Ein Großteil der Lebensgeschichte meiner Großmutter ist überliefert. Den Teil, den ich nicht recherchieren konnte und der nicht überliefert ist, ist von mir so hinzugefügt worden, wie es hätte sein können. Ich habe nicht den Anspruch die Deutungshoheit der Narration zu haben, aber vieles, was ich romanhaft ergänzt habe, könnte sich so abgespielt haben. Ich habe mich am Zeitstrahl der Geschichte orientieren können und dazu viel geforscht. Viele Familiengeschichten sind erzählt und überliefert worden und ich habe sie schon als Kind aufgesaugt wie ein Schwamm z.B. die von Wilhelm Garnieß, der Verehrer von Hedwig in den 30er Jahren. Sie selbst hat zu Lebzeiten die Geschichte von ihm und ihr immer wieder erzählt. Sie ist auch nach ihrem Tod weitererzählt worden. „Käthe“ ist voll von diesen Geschichten, die sich so und ähnlich zugetragen haben. Die militaristische Vergangenheit meines Großvaters Paul in den 20er Jahren war für mich ganz neu und ich habe sie der Familienchronik meines Großonkels Otto entnommen.

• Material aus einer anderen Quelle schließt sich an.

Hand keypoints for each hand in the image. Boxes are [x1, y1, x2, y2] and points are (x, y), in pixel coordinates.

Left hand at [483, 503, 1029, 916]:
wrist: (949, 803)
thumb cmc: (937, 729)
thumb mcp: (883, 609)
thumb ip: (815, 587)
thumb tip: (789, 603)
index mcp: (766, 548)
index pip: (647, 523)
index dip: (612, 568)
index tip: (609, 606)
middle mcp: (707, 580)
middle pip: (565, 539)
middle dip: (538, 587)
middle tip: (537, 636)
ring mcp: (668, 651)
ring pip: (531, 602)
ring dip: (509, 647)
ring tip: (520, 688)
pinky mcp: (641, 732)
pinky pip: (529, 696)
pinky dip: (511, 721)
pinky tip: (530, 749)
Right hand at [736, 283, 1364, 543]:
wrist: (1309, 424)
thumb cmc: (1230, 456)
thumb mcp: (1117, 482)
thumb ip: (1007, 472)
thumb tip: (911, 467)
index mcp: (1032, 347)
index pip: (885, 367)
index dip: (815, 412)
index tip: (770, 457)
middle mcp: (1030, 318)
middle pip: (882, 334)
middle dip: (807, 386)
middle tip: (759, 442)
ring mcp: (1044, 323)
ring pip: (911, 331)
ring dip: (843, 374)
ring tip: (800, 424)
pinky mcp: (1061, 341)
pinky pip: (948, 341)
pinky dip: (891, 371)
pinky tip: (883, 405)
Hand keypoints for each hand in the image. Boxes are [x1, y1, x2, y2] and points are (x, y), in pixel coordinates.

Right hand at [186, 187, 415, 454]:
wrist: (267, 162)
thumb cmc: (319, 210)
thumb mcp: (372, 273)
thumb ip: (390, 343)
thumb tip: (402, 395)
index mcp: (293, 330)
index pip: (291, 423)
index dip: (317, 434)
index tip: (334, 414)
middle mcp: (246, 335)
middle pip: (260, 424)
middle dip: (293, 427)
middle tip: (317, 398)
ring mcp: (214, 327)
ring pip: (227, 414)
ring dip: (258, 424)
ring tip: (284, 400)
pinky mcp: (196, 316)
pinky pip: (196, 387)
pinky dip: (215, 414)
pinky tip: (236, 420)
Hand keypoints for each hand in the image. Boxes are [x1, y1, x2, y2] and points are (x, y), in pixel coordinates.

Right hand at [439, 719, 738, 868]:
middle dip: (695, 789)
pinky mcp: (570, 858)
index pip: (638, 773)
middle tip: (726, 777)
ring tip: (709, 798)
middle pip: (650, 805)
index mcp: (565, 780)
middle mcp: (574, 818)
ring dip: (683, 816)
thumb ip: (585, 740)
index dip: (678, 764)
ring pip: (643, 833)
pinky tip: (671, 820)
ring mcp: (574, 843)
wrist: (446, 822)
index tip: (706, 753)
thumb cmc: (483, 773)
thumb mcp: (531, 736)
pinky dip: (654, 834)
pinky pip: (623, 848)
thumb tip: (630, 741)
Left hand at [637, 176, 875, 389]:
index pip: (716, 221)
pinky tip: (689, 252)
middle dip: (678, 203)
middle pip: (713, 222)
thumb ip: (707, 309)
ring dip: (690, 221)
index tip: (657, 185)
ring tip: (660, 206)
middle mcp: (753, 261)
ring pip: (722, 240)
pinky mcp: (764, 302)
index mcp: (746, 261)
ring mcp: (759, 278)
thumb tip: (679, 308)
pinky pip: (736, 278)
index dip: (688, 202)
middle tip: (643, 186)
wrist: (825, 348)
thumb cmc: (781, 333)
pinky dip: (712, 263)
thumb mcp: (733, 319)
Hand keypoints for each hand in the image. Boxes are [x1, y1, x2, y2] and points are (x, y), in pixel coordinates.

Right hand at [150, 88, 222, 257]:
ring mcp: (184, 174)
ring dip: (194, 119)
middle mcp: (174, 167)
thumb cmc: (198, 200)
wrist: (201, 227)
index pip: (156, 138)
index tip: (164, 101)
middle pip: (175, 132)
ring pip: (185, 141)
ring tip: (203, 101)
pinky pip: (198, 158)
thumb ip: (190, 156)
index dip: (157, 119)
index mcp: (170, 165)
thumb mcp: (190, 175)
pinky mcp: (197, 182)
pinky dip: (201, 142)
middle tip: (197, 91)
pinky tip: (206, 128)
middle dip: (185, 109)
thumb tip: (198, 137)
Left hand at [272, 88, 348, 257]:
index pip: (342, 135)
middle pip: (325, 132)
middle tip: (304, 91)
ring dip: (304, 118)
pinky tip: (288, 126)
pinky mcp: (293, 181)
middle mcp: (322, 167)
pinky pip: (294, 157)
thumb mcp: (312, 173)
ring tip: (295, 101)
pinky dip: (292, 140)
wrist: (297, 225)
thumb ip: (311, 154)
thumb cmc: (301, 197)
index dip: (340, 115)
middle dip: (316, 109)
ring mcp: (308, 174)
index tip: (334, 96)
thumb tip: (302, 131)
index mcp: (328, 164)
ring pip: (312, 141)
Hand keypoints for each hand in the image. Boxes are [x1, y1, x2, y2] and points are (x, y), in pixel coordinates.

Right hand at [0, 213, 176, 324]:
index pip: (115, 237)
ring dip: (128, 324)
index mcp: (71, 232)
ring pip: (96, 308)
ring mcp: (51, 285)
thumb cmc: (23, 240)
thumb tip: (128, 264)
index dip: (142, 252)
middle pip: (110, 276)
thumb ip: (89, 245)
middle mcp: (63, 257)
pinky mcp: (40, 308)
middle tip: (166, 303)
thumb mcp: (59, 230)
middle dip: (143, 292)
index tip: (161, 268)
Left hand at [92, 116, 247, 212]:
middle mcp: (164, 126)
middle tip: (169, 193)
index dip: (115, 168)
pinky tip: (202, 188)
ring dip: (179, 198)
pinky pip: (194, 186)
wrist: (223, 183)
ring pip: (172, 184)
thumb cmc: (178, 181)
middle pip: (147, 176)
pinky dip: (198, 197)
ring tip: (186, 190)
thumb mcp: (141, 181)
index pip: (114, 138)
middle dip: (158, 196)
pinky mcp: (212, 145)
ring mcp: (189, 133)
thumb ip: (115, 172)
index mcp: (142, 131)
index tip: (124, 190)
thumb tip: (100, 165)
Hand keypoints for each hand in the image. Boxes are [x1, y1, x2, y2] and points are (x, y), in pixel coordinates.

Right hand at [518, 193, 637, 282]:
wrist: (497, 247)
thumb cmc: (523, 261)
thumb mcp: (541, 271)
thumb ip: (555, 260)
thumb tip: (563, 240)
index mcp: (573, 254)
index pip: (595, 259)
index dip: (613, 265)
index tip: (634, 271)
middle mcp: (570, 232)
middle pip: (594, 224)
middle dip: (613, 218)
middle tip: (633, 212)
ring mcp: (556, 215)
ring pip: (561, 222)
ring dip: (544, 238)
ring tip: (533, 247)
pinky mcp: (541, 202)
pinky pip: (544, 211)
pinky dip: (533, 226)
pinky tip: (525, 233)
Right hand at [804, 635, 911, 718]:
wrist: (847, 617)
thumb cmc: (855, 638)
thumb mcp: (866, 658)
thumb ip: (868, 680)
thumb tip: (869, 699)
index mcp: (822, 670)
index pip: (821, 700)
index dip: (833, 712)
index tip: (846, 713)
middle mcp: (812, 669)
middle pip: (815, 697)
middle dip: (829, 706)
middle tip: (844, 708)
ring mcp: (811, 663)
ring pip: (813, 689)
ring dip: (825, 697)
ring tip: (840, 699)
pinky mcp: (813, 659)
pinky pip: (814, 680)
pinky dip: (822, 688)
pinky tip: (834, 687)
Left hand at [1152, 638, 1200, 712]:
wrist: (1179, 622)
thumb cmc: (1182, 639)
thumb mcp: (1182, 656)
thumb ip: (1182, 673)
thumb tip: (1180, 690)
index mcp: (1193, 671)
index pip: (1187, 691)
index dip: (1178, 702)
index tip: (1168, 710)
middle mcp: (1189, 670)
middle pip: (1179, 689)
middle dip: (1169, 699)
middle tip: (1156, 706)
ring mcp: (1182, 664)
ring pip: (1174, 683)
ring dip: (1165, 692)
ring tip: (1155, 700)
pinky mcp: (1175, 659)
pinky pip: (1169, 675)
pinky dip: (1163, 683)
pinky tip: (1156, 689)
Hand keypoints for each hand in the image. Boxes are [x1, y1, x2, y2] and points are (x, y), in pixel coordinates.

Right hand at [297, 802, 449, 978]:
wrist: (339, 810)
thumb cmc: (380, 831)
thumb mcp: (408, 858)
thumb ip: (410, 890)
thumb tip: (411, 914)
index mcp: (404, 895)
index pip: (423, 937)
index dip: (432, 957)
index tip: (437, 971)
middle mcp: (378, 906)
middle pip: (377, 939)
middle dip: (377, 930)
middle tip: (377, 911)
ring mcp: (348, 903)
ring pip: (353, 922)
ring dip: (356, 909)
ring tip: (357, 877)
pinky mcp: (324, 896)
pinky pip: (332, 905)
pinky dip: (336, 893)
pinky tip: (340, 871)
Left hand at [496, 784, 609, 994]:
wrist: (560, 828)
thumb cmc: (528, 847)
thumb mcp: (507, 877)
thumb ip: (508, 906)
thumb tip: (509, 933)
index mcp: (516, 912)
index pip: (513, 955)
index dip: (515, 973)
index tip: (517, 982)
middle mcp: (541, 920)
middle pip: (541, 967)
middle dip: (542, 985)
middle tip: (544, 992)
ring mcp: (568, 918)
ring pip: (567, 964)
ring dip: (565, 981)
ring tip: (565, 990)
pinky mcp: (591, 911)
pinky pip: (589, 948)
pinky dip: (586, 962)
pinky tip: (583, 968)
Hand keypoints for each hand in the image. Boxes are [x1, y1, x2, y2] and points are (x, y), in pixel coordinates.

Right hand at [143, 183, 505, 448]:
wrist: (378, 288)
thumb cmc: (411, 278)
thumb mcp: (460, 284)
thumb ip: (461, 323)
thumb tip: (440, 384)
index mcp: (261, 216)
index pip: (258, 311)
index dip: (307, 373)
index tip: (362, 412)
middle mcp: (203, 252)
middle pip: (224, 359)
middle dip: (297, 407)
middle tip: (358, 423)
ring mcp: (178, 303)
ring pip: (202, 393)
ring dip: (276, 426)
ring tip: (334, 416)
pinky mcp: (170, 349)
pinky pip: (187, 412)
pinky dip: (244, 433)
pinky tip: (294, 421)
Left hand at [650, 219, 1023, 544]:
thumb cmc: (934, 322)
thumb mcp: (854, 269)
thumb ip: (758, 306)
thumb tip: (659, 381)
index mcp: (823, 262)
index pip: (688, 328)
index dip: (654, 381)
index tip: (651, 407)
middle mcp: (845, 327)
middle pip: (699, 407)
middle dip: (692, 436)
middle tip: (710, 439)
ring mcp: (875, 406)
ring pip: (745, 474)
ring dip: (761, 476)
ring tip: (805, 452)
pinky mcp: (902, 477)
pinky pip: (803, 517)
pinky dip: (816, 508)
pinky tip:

Die Geschichte der Görlitzer Familie Arnade habe ich diversen Geschichtsbüchern entnommen und sie ist traurigerweise wahr. Wie schön, dass ich ihr Andenken durch „Käthe“ bewahren kann.
Ich bin fasziniert von Frauen, die sich gegen die gesellschaftlichen Vorgaben ihrer Zeit stellen und ein anderes Leben wählen, als es ihnen vorbestimmt ist. Des Weiteren beobachte ich gerne Familien im Wandel der Zeiten, vor dem Hintergrund großer Anpassungsleistungen, Ressourcen und Überlebensstrategien.
Die Familie meines Mannes, die ich ebenfalls erforsche, wird in meinem dritten Buch, dass bereits in der Planung ist und für das ich fleißig recherchiere, eine große Rolle spielen. Während dieser Recherchen bin ich auf eine hochinteressante Frau gestoßen, die eine Hauptrolle in diesem Buch spielen wird.